P: Apakah itu sudah cukup banyak diterapkan di Indonesia?
H: Kita beruntung sekali, hasil riset terbaru kami berusaha menggali selama dua bulan ini, ternyata 80 persen family business di Indonesia sudah berpikiran maju sekali dibandingkan negara-negara kita.
P: Berbicara mengenai family business di Indonesia masih cukup beruntung. Value yang bisa ditanamkan di BUMN atau yang lainnya, apa family business value yang menarik?
H: Jadi ada yang bisa kita bawa ke dunia institusi yang lain, dari family business misalnya sifat opportunistic mindset bahwa family business itu very entrepreneurship di mana mereka selalu melihat dan mengejar opportunitynya.
Next adalah attitude, di family business itu attitude terhadap risiko itu mereka sangat berani ambil dan mereka memperkenankan orang gagal karena gagal adalah pelajaran yang sangat berharga dan ada risk taking threshold yang mereka siapkan.
Kalau ada keluarga yang merasa bahwa Rp10 Miliar gagal, gapapa deh. Ada yang Rp5 miliar gagal, gapapa. Tapi tidak mungkin gagal berkali-kali. Pasti sudah disiapkan.
Pada saat mereka sukses itu baru kita belajar, generasi tiga mana yang sukses, itulah calon-calon suksesor. Hebatnya family business, pada saat dia mengetes attitude to risk dan failure, mereka malah menjaring suksesor.
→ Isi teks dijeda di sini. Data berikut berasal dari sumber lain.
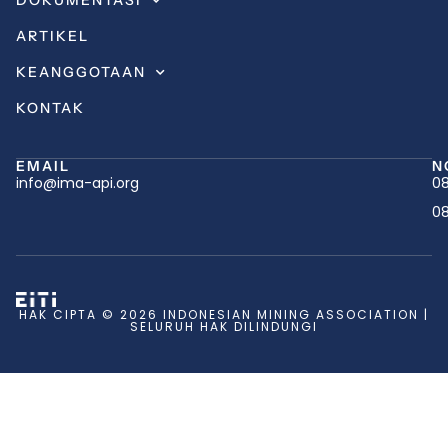
DOKUMENTASI
ARTIKEL
KEANGGOTAAN
KONTAK
EMAIL
N
info@ima-api.org
08
08
HAK CIPTA © 2026 INDONESIAN MINING ASSOCIATION |
SELURUH HAK DILINDUNGI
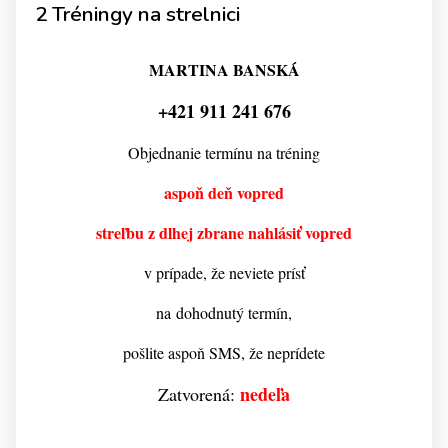
2 Tréningy na strelnici
MARTINA BANSKÁ
+421 911 241 676
Objednanie termínu na tréning
aspoň deň vopred
streľbu z dlhej zbrane nahlásiť vopred
v prípade, že neviete prísť
na dohodnutý termín,
pošlite aspoň SMS, že neprídete
nedeľa
Zatvorená:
Siapa yang sukses itu adalah calon pemimpin dari generasi ketiga atau keempat.
P: Tapi itu apakah bisa diadopsi di sebuah institusi?
H: There’s the reason kita harus punya juklak mungkin di satu institusi, mengatakan bahwa setelah adanya check point a,b,c,d,e,f ternyata gagal, gapapa lakukan lagi kerjaan lain, kalau tidak institusi itu gak akan pernah maju, kalau dia gak pernah berani mencoba.